OK, lovely and valuable river, valuable because peeps like going “Aw, Shucks” at it. Nope, that’s not to demean those who do, that’s a human valuation of something and is as valid as any other human valuation of something. Given that there’s only us here applying values to anything all valuations are human valuations and that of a pile of gold – or in this case copper – is no more and no less valid that that of being able to go “Aw Shucks” at a river valley that hasn’t been affected by the extraction of copper.
We do though quite obviously have different people interested in different aspects of that value though. Thus we’ve got to find some manner of balancing the one with the other. Which is the point that Coase made. So, mine waste has to go somewhere – we shall ignore the claim that it’s going to be safely stored and leave the environmental case here as strong as can be – and so the people producing it should pay the people discomfited by its being placed somewhere.

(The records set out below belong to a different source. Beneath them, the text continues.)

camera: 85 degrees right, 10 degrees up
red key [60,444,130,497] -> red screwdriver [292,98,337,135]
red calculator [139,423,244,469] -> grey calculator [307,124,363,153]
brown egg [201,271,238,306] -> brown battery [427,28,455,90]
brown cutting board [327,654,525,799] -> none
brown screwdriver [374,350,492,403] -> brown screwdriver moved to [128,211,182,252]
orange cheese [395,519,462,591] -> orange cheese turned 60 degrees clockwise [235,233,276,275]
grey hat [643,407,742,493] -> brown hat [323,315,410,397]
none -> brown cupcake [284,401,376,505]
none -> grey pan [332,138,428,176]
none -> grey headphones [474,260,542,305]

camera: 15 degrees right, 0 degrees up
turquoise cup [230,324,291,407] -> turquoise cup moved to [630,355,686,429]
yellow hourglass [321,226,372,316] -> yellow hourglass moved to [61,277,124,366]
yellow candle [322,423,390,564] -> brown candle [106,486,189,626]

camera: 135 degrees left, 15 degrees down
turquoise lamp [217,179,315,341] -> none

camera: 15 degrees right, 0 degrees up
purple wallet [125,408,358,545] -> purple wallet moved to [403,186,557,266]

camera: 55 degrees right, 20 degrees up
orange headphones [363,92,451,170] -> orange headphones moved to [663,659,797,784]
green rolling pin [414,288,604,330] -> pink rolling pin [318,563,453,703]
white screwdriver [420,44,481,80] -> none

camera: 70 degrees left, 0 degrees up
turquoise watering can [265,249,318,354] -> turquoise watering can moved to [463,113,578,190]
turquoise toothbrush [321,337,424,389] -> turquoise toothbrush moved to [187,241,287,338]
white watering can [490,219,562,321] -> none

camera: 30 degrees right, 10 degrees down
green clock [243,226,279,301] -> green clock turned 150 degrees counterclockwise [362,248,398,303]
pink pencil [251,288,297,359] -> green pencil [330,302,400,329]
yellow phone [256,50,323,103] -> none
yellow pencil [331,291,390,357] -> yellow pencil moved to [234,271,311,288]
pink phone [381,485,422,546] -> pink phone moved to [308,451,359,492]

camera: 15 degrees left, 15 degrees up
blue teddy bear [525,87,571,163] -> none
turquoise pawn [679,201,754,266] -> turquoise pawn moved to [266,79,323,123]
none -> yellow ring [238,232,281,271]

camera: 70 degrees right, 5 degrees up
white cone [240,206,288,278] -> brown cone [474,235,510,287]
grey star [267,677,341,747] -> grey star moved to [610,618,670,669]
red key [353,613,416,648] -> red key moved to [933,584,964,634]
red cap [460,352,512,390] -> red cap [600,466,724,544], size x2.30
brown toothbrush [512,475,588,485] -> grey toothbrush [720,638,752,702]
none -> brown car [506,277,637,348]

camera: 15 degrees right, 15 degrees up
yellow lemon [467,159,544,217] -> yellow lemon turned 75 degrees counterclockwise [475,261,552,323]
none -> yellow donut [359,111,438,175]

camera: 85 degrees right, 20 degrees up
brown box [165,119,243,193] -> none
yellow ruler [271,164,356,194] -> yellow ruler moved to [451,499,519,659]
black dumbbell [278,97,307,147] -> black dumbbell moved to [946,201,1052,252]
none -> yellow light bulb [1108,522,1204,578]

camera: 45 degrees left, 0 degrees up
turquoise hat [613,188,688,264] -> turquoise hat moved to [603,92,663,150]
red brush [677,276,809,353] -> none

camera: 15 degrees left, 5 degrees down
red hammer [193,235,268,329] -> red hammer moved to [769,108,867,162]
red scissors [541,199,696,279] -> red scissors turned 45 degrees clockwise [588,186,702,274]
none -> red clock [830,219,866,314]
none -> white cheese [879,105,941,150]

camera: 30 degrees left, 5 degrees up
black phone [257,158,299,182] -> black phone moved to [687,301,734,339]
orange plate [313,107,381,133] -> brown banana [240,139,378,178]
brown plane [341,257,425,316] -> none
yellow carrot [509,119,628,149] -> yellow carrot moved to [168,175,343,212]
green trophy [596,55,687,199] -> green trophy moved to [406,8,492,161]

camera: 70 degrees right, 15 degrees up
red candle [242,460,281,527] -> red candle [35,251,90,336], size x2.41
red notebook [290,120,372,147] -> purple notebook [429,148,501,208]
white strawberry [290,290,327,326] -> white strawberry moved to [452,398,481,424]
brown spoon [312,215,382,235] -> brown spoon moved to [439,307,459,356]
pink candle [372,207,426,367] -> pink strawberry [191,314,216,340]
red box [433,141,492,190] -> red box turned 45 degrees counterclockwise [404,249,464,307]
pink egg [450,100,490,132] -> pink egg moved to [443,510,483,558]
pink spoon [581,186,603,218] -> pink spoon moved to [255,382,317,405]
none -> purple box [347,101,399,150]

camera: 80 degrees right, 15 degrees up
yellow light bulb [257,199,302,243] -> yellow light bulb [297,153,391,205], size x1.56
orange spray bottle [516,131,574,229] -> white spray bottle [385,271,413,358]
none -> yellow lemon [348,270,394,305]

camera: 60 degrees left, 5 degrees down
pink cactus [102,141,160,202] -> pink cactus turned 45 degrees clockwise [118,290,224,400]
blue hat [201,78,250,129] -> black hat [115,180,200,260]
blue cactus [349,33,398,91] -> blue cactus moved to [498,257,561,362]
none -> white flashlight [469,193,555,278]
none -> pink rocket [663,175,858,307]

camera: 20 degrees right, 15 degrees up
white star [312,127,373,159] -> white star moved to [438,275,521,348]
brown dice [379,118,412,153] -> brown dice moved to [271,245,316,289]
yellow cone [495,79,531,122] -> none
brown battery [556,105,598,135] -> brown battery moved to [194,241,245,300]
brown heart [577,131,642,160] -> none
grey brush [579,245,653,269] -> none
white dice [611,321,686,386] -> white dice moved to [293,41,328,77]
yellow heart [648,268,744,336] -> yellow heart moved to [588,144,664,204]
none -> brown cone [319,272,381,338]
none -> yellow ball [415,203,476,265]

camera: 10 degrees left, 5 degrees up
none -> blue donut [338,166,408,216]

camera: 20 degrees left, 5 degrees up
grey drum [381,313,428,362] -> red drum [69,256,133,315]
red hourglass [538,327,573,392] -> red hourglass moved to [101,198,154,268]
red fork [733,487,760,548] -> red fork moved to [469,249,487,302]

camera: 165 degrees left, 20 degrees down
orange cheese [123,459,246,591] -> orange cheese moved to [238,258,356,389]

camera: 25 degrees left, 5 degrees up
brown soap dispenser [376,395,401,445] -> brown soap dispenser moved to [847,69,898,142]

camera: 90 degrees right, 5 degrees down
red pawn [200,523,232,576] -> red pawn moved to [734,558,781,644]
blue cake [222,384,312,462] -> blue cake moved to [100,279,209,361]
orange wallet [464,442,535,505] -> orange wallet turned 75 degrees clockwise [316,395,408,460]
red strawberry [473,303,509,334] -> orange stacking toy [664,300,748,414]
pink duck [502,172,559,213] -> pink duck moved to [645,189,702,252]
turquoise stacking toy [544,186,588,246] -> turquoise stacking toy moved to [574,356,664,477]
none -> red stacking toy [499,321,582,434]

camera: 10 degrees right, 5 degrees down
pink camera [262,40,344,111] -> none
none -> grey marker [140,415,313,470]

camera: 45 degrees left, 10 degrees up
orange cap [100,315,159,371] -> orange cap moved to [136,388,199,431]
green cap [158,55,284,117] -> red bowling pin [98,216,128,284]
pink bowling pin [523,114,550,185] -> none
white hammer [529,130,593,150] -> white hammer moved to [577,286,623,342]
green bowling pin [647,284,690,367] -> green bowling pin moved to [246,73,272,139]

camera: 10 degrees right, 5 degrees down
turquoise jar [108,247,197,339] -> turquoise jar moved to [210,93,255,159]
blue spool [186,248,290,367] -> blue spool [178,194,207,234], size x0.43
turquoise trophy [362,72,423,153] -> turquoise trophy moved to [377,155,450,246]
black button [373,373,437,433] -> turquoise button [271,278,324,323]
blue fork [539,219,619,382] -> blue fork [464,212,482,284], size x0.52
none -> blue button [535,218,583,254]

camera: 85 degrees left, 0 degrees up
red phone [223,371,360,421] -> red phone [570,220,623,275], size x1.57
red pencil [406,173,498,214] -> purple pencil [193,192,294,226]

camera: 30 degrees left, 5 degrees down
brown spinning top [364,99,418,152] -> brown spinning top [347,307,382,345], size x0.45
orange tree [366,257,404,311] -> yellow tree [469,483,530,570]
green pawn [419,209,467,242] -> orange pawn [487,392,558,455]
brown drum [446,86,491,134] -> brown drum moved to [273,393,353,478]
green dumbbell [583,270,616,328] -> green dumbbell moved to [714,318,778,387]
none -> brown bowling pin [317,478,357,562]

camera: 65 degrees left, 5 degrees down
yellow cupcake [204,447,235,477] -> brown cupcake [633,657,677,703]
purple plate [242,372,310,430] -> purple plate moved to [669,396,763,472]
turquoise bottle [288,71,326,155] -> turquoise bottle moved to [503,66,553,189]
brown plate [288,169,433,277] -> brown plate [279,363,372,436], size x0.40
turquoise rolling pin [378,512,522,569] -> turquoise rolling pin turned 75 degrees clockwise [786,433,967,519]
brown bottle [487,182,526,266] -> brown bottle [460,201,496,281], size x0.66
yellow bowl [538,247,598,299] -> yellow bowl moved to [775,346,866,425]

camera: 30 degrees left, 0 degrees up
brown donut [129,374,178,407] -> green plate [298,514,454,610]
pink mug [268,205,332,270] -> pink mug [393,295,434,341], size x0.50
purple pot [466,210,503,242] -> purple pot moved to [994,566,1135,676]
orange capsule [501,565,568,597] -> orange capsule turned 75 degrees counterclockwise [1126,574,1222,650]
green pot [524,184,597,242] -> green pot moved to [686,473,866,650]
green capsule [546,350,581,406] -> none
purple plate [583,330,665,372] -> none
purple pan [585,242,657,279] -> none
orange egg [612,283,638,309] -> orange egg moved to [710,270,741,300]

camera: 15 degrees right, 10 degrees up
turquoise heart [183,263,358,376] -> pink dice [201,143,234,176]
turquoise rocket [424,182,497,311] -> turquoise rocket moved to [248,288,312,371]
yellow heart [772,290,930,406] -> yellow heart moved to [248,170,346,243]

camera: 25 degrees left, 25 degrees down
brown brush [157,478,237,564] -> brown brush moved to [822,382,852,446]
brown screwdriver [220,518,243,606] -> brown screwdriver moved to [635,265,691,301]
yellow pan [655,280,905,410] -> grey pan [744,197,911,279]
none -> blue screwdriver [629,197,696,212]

This though depends upon our having enforceable property rights. And the people floating down the river don’t. The landowners around the river do and it’s not them doing the complaining.
Fortunately we’ve a solution to this too. Those currently complaining should go out and get themselves some property rights. This is rather easy too. The mine is owned by Sandfire Resources. Which has a current market valuation of some $200 million (hey, rough numbers, some say $130 million, others $170). Spread among those 10,000 who want to go rafting that’s $20,000 each.
This is entirely doable. Not necessarily with that specific 10,000 people but raising $200 million to save a “priceless” valley, sure, that could be done. And when it is the owners of the mine are also the people who wish to save the valley. So, they can lose their $20,000 and do so.
All of which sounds very much fairer than the current approach which is that the owners of the mine must lose their $200 million while those who would save the valley get it freebie, having had to spend nothing on taking the bread out of the mouths of others.
That is, you want a pristine environment then you go out and buy it and keep your environment as you wish. Taking it from others without compensating them is akin to stealing, isn’t it? No so much merely akin either.